The long-talked-about corner at Pico and Crenshaw just moved a big step closer to a full makeover. On Friday, the Los Angeles City Planning Commission signed off on an eight-story mixed-use building at the busy Mid-Wilshire intersection, clearing a major entitlement hurdle for a project that would stack roughly 220 apartments on top of street-level shops. Plans call for about 12,496 square feet of ground-floor retail, parking for approximately 174 vehicles, and 35 apartments set aside for very low- and moderate-income renters.

Project Details

According to Urbanize LA, the approved design lines up studio, one-, two- and three-bedroom units above 12,496 square feet of commercial space with a garage that fits 174 cars. The commission granted density-bonus incentives, which let the developer build a larger structure than base zoning would typically allow in exchange for reserving 35 apartments for income-restricted tenants.

Who's Behind The Plan

The application landed at City Hall under the name 4201 Pico Investment LLC, an entity tied to developer Paul Tran, as reported by The Real Deal. Design duties are in the hands of Asulon Architecture & Design, which highlights the Pico project among its recent multifamily work.

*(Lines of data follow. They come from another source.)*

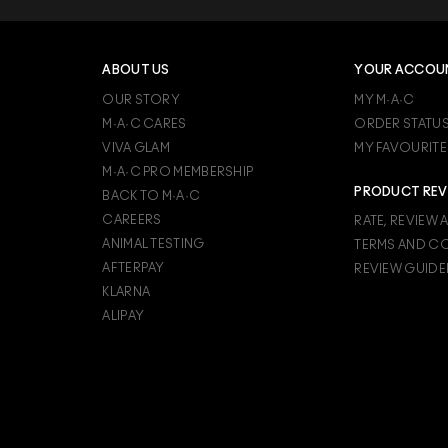
 cream shadows such as M∙A∙C Pro Longwear Paint Pot may wo
s, like M∙A∙C Lipglass, imparts a glass-like shiny finish that makes lip
, like M∙A∙C Fix+, to keep makeup looking fresh for up to 12 hours.
ABOUT US
YOUR ACCOU
OUR STORY
MY M·A·C
M·A·C CARES
ORDER STATU
VIVA GLAM
MY FAVOURITE
M·A·C PRO MEMBERSHIP
PRODUCT REV
BACK TO M·A·C
CAREERS
RATE, REVIEW 
ANIMAL TESTING
TERMS AND C
AFTERPAY
REVIEW GUIDE
KLARNA
ALIPAY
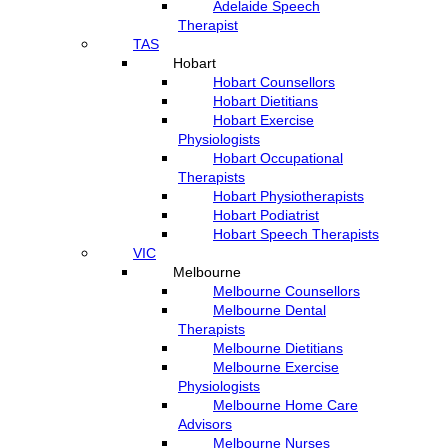
Adelaide Speech
Therapist
TAS
Hobart
Hobart Counsellors
Hobart Dietitians
Hobart Exercise
Physiologists
Hobart Occupational
Therapists
Hobart Physiotherapists
Hobart Podiatrist
Hobart Speech Therapists
VIC
Melbourne
Melbourne Counsellors
Melbourne Dental
Therapists
Melbourne Dietitians
Melbourne Exercise
Physiologists
Melbourne Home Care
Advisors
Melbourne Nurses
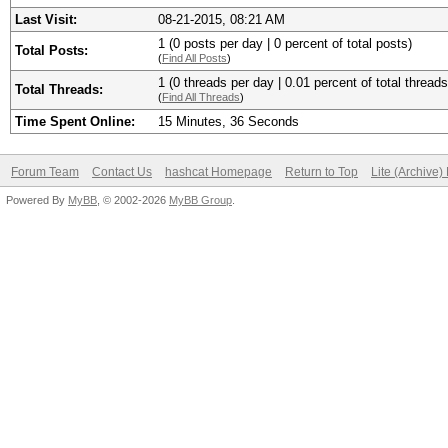
Last Visit:
08-21-2015, 08:21 AM
1 (0 posts per day | 0 percent of total posts)
Total Posts:
(
Find All Posts
)
1 (0 threads per day | 0.01 percent of total threads
Total Threads:
(
Find All Threads
)
Time Spent Online:
15 Minutes, 36 Seconds
Forum Team
Contact Us
hashcat Homepage
Return to Top
Lite (Archive
Powered By
MyBB
, © 2002-2026
MyBB Group
.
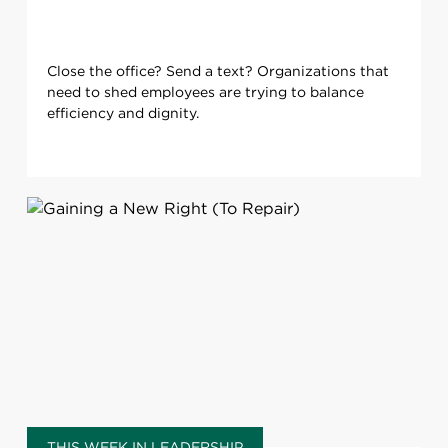
Close the office? Send a text? Organizations that
need to shed employees are trying to balance
efficiency and dignity.
THIS WEEK IN LEADERSHIP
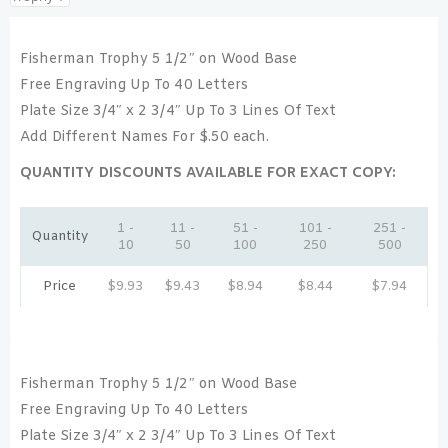
Fisherman Trophy 5 1/2″ on Wood Base
Free Engraving Up To 40 Letters
Plate Size 3/4″ x 2 3/4″ Up To 3 Lines Of Text
Add Different Names For $.50 each.
QUANTITY DISCOUNTS AVAILABLE FOR EXACT COPY:
1 -
11 -
51 -
101 -
251 -
Quantity
10
50
100
250
500
Price
$
9.93
$
9.43
$
8.94
$
8.44
$
7.94
Fisherman Trophy 5 1/2″ on Wood Base
Free Engraving Up To 40 Letters
Plate Size 3/4″ x 2 3/4″ Up To 3 Lines Of Text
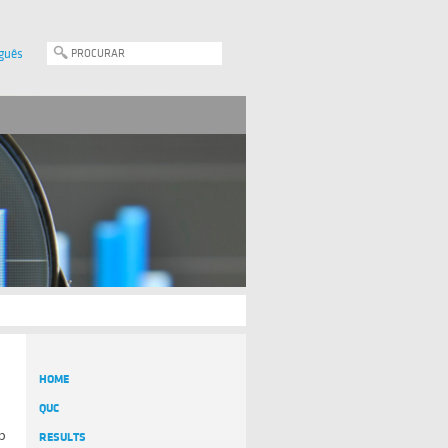
guês
HOME
QUC
up
RESULTS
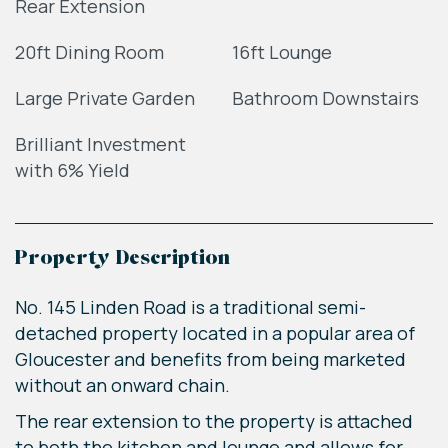
Rear Extension
20ft Dining Room
16ft Lounge
Large Private Garden
Bathroom Downstairs
Brilliant Investment
with 6% Yield
Property Description
No. 145 Linden Road is a traditional semi-
detached property located in a popular area of
Gloucester and benefits from being marketed
without an onward chain.
The rear extension to the property is attached
to both the kitchen and lounge and allows for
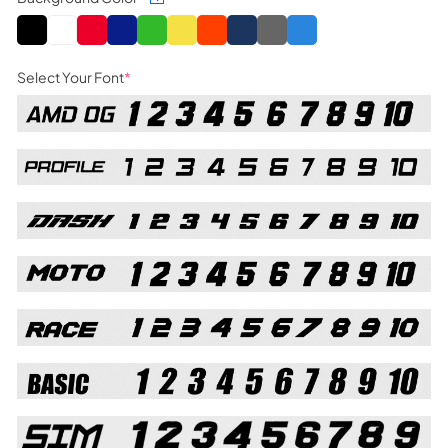
Select Your Font
*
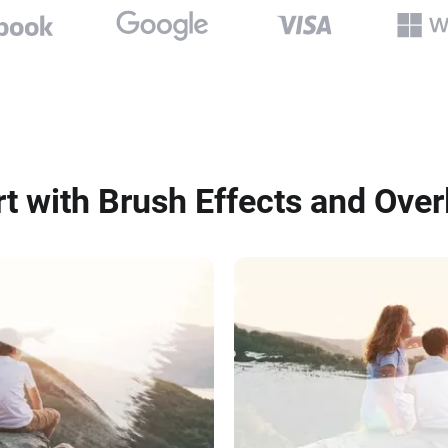
rt with Brush Effects and Over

Design And Street-Level Plans

Renderings show a contemporary podium-style building wrapped around a central courtyard, with a rooftop amenity deck up top. Balconies dot the exterior, and the ground floor is lined with active retail space that looks out onto Pico Boulevard, the kind of storefront presence that tends to reshape how a corner feels block by block. Urbanize LA features both the illustrations and a summary from the city staff report.

Across the Street

The new building site sits directly across Pico from the Amani supportive-housing complex, a Wakeland Housing development that opened in late 2022 and focuses on seniors. Wakeland's project page lists the Amani at 4200 West Pico Boulevard and notes on-site services for residents along with a landscaped courtyard.

Next Steps And Context

The Planning Commission's approval clears a key entitlement hurdle, although it does not lock in when shovels hit the ground. The developer has not publicly released a project cost or construction schedule, so the timeline for transforming the corner is still an open question. Los Angeles City Planning notes that density-bonus incentives and similar tools are a major engine behind many of the housing proposals arriving at the department, and its Los Angeles City Planning quarterly reporting shows that incentive-driven projects make up a sizable share of the units now in the pipeline. For nearby residents and local merchants, this particular project could significantly change the look and feel of the intersection, and, if it gets built, bring a new wave of potential customers to the block-level retail scene.